Bentley also provides solutions on the operations side. “Optioneering” is a means by which you can look at different options for any design process, weighing alternatives. We also offer capabilities that allow comparison of the capital costs, implementation schedules, and operational costs of the facility once it’s been built.
WW: Do you have an example you could share?
KA: In Singapore, they are using groundwater, recycled water, and fresh water brought in from Malaysia. Each activity has a different cost point in terms of treating sewage, pumping up from groundwater, or purchasing the supply from Malaysia. These all need to be optimized on a day-to-day basis to determine the most efficient supply mix in terms of energy as well as costs. Bentley offers solutions that meet those challenges.
WW: Are there any recent projects that stand out as exemplary?
KA: Every year, Bentley holds The Year in Infrastructure Conference, which highlights some of the world's most outstanding infrastructure advancements. Two years ago, the Changi WRP Phase 2 Expansion Project, in Singapore, focused on water reclamation and building the second phase of a large underground system for collecting the wastewater that would be treated in the plant. The project team used Bentley’s AECOsim Building Designer application as well our civil applications to design the project. For the treatment plant itself, OpenPlant software, AECOsim Building Designer and ProStructures applications, were used to design the facility. This successful project now treats 920 million liters of water a day.
This year, there are three project finalists competing for top honors in the BIM Advancements in Water and Wastewater Plants category. One project is from Tongzhou, China, where the goal is to reduce groundwater extraction from about 75 percent to 25 percent and develop a new water supply serving 900,000 people over 155 square kilometers. The project also sought to reduce groundwater pumping and limit power expenditures. AECOsim and OpenPlant applications were used in designing the facility and Bentley’s civil products helped with the tunneling and piping network, which tied into existing infrastructure.

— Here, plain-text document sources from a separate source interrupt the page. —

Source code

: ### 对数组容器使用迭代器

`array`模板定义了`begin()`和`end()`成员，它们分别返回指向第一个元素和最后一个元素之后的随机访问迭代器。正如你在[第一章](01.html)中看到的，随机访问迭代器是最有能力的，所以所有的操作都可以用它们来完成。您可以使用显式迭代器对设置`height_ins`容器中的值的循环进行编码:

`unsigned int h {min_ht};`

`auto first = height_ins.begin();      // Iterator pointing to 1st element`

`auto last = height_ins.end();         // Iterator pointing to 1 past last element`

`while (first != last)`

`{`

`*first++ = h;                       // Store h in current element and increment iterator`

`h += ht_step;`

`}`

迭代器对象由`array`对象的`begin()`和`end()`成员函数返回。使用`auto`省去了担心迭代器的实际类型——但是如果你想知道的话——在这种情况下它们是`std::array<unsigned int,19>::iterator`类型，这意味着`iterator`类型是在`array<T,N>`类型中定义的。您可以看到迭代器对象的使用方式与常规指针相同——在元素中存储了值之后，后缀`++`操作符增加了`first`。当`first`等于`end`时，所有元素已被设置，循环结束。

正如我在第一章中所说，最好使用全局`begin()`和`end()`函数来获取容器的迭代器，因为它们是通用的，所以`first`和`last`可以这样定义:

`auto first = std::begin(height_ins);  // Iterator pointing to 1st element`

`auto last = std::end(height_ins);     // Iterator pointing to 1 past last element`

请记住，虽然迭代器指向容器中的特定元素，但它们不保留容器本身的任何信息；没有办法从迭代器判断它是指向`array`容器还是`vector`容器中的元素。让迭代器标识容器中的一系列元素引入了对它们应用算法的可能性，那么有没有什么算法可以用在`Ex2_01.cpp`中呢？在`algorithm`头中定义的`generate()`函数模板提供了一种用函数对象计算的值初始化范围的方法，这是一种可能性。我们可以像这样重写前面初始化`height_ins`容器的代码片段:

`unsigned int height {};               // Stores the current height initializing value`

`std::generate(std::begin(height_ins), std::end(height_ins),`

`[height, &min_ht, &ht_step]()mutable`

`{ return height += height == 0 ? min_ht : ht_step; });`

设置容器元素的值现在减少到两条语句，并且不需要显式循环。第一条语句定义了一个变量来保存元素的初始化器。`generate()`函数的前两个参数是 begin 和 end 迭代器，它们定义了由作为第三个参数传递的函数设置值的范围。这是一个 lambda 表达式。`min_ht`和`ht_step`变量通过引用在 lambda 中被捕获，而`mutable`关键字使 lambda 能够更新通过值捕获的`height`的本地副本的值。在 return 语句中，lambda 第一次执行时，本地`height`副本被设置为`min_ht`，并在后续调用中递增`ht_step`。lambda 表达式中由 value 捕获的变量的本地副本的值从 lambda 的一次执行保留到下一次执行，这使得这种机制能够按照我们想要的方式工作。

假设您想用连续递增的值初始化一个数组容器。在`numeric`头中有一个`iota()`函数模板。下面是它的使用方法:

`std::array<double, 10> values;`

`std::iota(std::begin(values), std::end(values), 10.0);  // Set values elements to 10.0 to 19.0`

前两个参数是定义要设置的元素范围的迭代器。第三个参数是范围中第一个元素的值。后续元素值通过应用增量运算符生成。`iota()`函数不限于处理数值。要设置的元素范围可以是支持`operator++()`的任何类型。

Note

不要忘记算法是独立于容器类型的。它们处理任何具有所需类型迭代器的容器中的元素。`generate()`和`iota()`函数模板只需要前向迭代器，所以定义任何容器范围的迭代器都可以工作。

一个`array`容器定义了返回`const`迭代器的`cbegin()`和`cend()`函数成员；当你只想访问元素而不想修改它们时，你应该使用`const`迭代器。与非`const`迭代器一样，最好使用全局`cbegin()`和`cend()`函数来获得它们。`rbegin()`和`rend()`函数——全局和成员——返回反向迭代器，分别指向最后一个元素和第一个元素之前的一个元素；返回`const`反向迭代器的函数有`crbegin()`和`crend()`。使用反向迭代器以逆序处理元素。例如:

Another project, located in the Jinshan District of China, is a sewage treatment venture requiring 23 kilometers of new piping from Shanghai for the new treatment facility. Servicing 20 million people, this large-scale project required extensive cross-team coordination and Bentley's ProjectWise facilitated collaboration and information management on the project.
WW: What would you say is an underlying take-away from the trends you're seeing?
KA: Going back to Dr. John Snow, his work reminds us why we have a need for clean and safe water treatment in the first place. When we talk about infrastructure, we most often think of roads, bridges, or airports, but we rarely think of water supply and treatment. It’s good to remind ourselves of the importance of water as a resource for agricultural and industrial use as well as for drinking water. Bentley’s continuing imperative for the water industry is to provide the proper technology to help its customers accomplish their goals and to meet and exceed the global need for water.